[Excerpted records Boundary: Start]
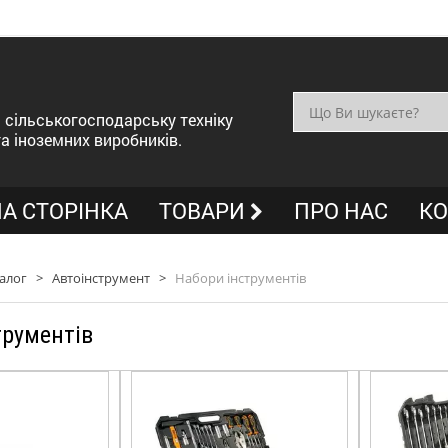
сільськогосподарську техніку
та іноземних виробників.
А СТОРІНКА
ТОВАРИ
ПРО НАС
КО
алог
>
Автоінструмент
>
Набори інструментів
трументів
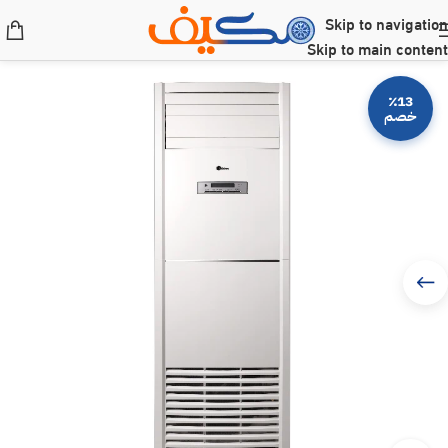
Skip to navigation
Skip to main content
٪13
خصم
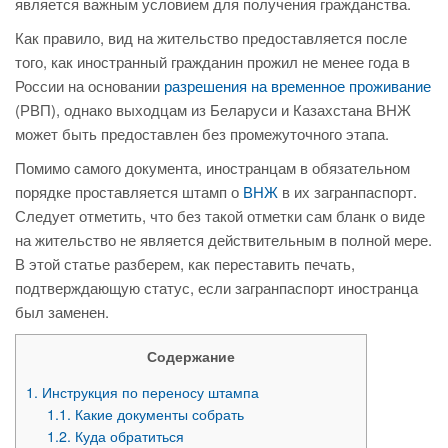
является важным условием для получения гражданства.
Как правило, вид на жительство предоставляется после
того, как иностранный гражданин прожил не менее года в
России на основании
разрешения на временное проживание
(РВП), однако выходцам из Беларуси и Казахстана ВНЖ
может быть предоставлен без промежуточного этапа.
Помимо самого документа, иностранцам в обязательном
порядке проставляется штамп о
ВНЖ
в их загранпаспорт.
Следует отметить, что без такой отметки сам бланк о виде
на жительство не является действительным в полной мере.
В этой статье разберем, как переставить печать,
подтверждающую статус, если загранпаспорт иностранца
был заменен.
Содержание
1.
Инструкция по переносу штампа
1.1.
Какие документы собрать
1.2.
Куда обратиться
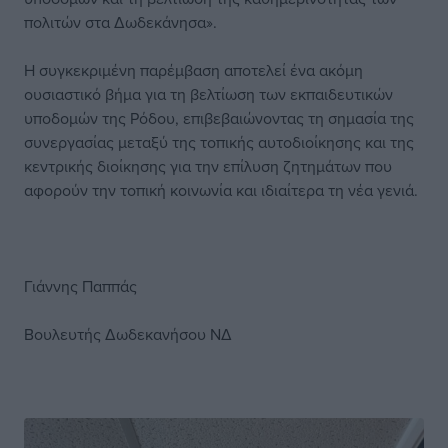
πολιτών στα Δωδεκάνησα».
Η συγκεκριμένη παρέμβαση αποτελεί ένα ακόμη
ουσιαστικό βήμα για τη βελτίωση των εκπαιδευτικών
υποδομών της Ρόδου, επιβεβαιώνοντας τη σημασία της
συνεργασίας μεταξύ της τοπικής αυτοδιοίκησης και της
κεντρικής διοίκησης για την επίλυση ζητημάτων που
αφορούν την τοπική κοινωνία και ιδιαίτερα τη νέα γενιά.
Γιάννης Παππάς
Βουλευτής Δωδεκανήσου ΝΔ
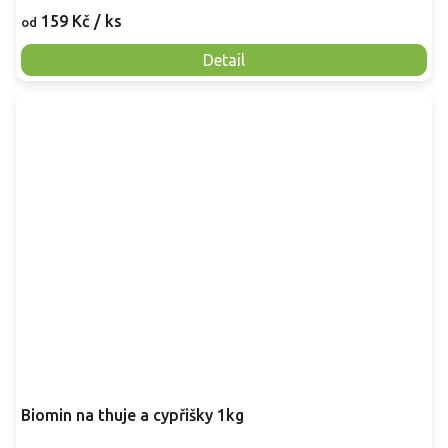
159 Kč
/ ks
od
Detail
Biomin na thuje a cypřišky 1kg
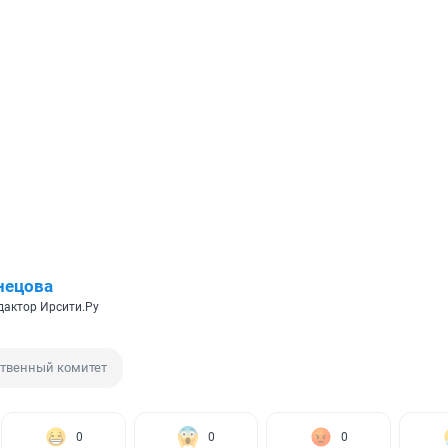
нецова
дактор Ирсити.Ру
твенный комитет
0
0
0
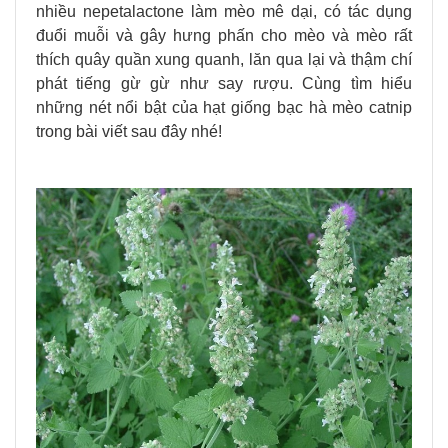
nhiều nepetalactone làm mèo mê dại, có tác dụng
đuổi muỗi và gây hưng phấn cho mèo và mèo rất
thích quây quần xung quanh, lăn qua lại và thậm chí
phát tiếng gừ gừ như say rượu.
Cùng tìm hiểu
những nét nổi bật của hạt giống bạc hà mèo catnip
trong bài viết sau đây nhé!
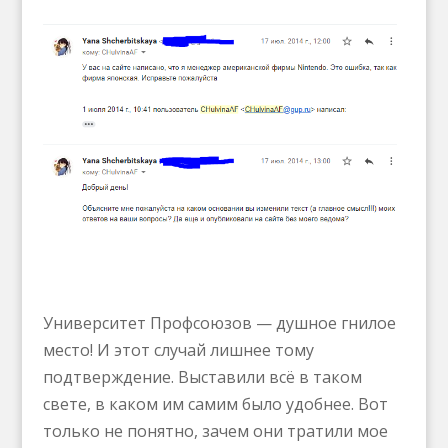
Университет Профсоюзов — душное гнилое
место! И этот случай лишнее тому
подтверждение. Выставили всё в таком
свете, в каком им самим было удобнее. Вот
только не понятно, зачем они тратили мое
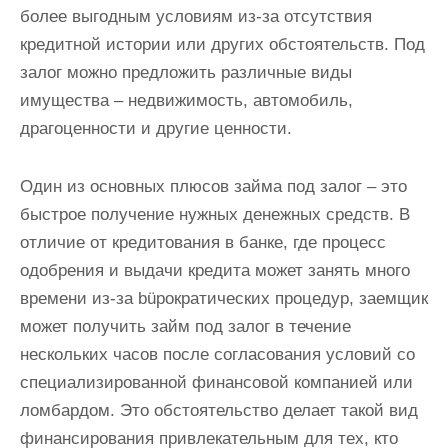
и
более выгодным условиям из-за отсутствия
м
кредитной истории или других обстоятельств. Под
о
залог можно предложить различные виды
м
имущества – недвижимость, автомобиль,
у
драгоценности и другие ценности.
Один из основных плюсов займа под залог – это
быстрое получение нужных денежных средств. В
отличие от кредитования в банке, где процесс
одобрения и выдачи кредита может занять много
времени из-за büрократических процедур, заемщик
может получить займ под залог в течение
нескольких часов после согласования условий со
специализированной финансовой компанией или
ломбардом. Это обстоятельство делает такой вид
финансирования привлекательным для тех, кто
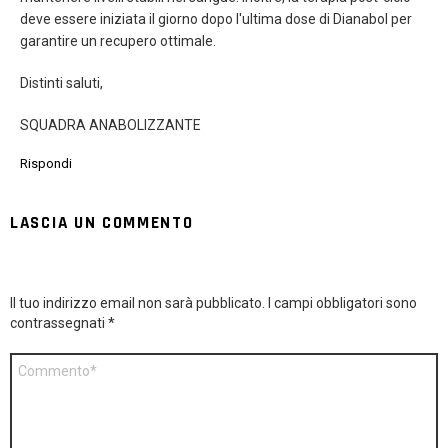
deve essere iniziata il giorno dopo l'ultima dose di Dianabol per
garantire un recupero ottimale.
Distinti saluti,
SQUADRA ANABOLIZZANTE
Rispondi
LASCIA UN COMMENTO
Il tuo indirizzo email non sarà pubblicato.
I campi obbligatori sono
contrassegnati
*
Commento
*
[Excerpted records Boundary: End]
• **Problem statement**
What is needed is an exact copy of the lines from the one with "Университет Профсоюзов — душное гнилое" through the end of the data above, both included, minus any pictures.

• **The answer**
Университет Профсоюзов — душное гнилое
место! И этот случай лишнее тому
подтверждение. Выставили всё в таком
свете, в каком им самим было удобнее. Вот
только не понятно, зачем они тратили мое
и
более выгодным условиям из-за отсутствия
м
кредитной истории или других обстоятельств. Под
о
залог можно предложить различные виды
м
имущества – недвижимость, автомобиль,
у
драгоценности и другие ценности.
Один из основных плюсов займа под залог – это
быстрое получение нужных денежных средств. В
отличие от кредитования в банке, где процесс
одобрения и выдачи кредита может занять много
времени из-за büрократических процедур, заемщик
может получить займ под залог в течение
нескольких часов после согласования условий со
специализированной финансовой компанией или
ломбардом. Это обстоятельство делает такой вид
финансирования привлекательным для тех, кто
deve essere iniziata il giorno dopo l'ultima dose di Dianabol per
garantire un recupero ottimale.
Distinti saluti,
SQUADRA ANABOLIZZANTE
Rispondi
LASCIA UN COMMENTO
Il tuo indirizzo email non sarà pubblicato.
I campi obbligatori sono
contrassegnati
*
Commento
*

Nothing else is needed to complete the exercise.